[Texto apresentado]
Mostras atraem 250 visitantes por dia
Foram 915 pessoas na noite de abertura, em 14 de julho. Em menos de um mês, a mostra já somava 3.625 visitantes. Com média de 250 pessoas por dia, a exposição é considerada marco da valorização da arte urbana da capital mineira.Quem passa pelas ruas de Belo Horizonte e da região metropolitana certamente já deparou com bolinhos coloridos, cheios de caras e bocas, pelos muros e pilares de viadutos. A responsável por esses divertidos personagens é a mineira Raquel Bolinho, que desenha diferentes versões do mascote desde 2009.
Dentro do museu, Bolinho surge em traços de outros criadores para comemorar seus 14 anos. Na primeira instalação, há telas, pinturas nas paredes e esculturas de Raquel realizadas entre 2021 e 2022, durante as atividades do projeto BH é Quem.? Nessa fase, ela trabalhou com os artistas Efe Godoy, Mac Júlia, Valmir Jr. e Drones. No MAO, Bolinho foi recriado por Fênix, Clara Valente, Kesa, Comum, Now e Goma.
“Esta exposição vem sendo criada há bastante tempo. As telas expostas são pinturas minhas com outros artistas, realizadas no processo de ateliê aberto. A ideia era de que as pessoas pudessem acompanhar a pintura sendo feita e entender como funciona a interação entre dois artistas”, explica Raquel.

[Tarefas escritas]
[1] Traduza para o inglês a seguinte frase do texto sobre a exposição de Raquel Bolinho: "Em menos de um mês, a mostra já somava 3.625 visitantes."
[2] Com base no texto sobre a exposição de Raquel Bolinho, responda:
(a) Quantas pessoas foram à noite de abertura?
(b) Desde que ano Raquel Bolinho desenha versões do mascote?
(c) Em que período foram realizadas as obras de Raquel presentes na primeira instalação?
A listagem não tem nenhum papel nesta atividade.

[Linhas de dados]
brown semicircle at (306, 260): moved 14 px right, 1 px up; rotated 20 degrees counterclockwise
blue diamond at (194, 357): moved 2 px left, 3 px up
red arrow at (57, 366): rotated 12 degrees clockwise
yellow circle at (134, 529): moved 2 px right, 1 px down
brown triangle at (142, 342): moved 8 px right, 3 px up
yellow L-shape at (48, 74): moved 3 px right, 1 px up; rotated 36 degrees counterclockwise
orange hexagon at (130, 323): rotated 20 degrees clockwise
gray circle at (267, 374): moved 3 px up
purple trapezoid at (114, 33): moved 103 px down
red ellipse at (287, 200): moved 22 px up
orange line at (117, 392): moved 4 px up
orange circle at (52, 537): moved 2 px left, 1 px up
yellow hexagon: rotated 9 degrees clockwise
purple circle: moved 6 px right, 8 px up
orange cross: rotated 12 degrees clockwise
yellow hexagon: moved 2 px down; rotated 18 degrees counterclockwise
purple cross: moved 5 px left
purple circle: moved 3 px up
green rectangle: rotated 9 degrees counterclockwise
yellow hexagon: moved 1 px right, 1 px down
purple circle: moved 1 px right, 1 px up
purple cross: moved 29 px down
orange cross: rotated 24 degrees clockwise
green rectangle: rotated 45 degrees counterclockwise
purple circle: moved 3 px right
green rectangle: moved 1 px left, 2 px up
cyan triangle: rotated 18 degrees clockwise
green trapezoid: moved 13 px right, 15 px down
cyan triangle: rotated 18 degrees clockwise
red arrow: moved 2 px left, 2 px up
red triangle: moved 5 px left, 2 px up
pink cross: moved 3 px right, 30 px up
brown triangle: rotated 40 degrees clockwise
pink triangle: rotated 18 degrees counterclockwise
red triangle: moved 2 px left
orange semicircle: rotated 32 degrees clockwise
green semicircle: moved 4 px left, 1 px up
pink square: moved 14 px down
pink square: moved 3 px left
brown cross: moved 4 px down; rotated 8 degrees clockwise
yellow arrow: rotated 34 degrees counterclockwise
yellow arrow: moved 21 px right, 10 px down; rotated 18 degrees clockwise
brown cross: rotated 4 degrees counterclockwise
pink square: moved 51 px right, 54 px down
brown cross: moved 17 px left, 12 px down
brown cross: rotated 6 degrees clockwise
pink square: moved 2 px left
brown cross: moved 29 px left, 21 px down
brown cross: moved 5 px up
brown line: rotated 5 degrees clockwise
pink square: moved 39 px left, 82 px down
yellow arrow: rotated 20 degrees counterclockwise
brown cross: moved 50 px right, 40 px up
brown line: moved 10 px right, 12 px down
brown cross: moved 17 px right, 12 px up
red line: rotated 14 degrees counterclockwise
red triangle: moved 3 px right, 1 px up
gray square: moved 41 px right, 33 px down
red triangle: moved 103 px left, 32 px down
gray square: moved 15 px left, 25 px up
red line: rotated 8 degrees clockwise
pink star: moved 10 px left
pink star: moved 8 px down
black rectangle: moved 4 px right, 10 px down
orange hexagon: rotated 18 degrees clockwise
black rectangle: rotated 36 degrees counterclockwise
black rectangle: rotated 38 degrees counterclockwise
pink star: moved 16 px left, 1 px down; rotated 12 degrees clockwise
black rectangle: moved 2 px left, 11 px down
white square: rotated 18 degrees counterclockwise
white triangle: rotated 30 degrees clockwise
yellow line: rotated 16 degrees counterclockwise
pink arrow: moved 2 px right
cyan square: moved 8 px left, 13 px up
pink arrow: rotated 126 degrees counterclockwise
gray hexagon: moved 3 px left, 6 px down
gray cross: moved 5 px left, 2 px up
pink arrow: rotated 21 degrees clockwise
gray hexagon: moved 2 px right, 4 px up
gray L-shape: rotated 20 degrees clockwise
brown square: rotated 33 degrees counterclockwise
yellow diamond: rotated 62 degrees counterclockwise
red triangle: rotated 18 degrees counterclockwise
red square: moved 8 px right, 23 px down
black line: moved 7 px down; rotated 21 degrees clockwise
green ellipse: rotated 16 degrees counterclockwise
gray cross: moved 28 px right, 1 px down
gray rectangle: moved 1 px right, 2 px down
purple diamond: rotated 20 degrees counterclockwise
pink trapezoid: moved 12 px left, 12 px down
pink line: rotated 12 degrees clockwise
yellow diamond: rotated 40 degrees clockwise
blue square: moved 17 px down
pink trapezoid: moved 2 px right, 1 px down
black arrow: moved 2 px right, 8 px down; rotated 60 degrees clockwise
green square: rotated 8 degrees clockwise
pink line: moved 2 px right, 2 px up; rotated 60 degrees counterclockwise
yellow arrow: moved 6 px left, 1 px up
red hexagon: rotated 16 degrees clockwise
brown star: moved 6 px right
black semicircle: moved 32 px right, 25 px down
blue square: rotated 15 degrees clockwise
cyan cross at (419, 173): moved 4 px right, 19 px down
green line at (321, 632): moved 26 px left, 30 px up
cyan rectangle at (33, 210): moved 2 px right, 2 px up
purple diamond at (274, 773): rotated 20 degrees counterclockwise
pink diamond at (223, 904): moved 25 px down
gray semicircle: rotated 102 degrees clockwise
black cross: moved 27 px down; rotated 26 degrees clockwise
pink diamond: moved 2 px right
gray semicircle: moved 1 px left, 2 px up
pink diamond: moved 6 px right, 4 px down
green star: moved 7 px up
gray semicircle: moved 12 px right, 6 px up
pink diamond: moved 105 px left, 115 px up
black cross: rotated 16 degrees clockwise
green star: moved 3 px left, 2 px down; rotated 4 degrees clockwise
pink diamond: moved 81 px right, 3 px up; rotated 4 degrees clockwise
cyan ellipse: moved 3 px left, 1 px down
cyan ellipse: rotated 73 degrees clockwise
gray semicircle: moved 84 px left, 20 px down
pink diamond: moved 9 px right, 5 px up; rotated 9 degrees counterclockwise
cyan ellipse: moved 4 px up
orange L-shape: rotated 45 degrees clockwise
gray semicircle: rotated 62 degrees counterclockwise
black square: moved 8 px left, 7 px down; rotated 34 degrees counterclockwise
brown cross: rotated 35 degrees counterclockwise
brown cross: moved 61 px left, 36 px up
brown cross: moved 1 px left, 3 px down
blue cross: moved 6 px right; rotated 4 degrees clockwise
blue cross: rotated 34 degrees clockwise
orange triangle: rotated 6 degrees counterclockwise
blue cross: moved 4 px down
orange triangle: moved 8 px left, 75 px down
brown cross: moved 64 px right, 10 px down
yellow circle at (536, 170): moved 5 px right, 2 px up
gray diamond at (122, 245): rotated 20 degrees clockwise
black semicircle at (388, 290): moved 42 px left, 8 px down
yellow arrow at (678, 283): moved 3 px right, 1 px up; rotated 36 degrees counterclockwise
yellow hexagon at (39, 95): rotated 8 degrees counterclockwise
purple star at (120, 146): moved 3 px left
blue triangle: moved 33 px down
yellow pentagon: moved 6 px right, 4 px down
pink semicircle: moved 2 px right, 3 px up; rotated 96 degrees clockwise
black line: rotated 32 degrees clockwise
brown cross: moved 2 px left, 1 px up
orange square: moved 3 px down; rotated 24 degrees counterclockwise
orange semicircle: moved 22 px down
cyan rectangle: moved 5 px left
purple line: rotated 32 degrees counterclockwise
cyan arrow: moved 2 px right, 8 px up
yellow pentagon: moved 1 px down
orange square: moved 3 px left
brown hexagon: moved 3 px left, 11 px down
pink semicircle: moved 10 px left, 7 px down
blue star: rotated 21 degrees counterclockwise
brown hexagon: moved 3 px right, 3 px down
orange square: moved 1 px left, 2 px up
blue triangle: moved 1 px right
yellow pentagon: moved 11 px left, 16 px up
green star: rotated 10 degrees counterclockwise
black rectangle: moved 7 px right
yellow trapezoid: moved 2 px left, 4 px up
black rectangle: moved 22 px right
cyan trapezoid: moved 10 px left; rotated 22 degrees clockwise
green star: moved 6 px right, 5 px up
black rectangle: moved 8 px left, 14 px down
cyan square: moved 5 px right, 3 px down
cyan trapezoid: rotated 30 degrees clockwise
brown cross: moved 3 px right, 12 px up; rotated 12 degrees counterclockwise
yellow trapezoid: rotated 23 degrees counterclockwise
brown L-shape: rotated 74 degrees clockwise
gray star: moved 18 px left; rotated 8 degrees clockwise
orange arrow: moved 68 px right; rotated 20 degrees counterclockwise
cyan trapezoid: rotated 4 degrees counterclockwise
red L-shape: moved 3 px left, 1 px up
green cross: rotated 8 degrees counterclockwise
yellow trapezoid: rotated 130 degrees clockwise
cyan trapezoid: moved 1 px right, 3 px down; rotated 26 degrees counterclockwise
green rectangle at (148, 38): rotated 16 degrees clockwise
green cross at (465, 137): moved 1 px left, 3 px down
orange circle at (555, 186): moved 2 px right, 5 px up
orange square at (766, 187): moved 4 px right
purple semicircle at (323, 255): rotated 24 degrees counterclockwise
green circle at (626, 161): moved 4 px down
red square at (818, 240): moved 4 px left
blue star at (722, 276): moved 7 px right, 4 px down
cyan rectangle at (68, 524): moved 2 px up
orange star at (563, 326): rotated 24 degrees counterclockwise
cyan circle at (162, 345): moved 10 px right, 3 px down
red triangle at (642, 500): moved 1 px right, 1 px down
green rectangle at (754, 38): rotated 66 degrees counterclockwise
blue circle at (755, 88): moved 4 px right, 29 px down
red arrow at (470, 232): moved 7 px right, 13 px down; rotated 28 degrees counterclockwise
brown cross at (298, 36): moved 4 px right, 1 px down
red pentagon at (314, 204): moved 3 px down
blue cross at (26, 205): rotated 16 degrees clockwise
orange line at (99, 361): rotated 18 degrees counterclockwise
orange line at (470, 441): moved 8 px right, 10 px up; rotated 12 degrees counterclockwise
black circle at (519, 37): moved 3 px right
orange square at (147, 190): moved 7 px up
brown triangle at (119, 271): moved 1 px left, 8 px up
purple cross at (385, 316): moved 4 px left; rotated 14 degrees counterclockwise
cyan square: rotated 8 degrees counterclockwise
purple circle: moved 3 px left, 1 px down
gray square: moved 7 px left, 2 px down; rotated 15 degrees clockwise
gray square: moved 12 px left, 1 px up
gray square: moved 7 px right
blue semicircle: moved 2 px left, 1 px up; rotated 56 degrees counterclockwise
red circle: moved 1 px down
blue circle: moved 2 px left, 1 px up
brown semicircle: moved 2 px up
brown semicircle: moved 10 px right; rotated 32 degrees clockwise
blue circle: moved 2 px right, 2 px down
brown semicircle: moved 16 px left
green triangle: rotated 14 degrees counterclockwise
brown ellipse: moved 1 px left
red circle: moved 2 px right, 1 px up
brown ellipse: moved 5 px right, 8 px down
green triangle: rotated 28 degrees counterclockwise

[Respostas abaixo]
[1] In less than a month, the exhibition had already reached 3,625 visitors.

[2]
(a) 915 pessoas.
(b) Desde 2009.
(c) Entre 2021 e 2022.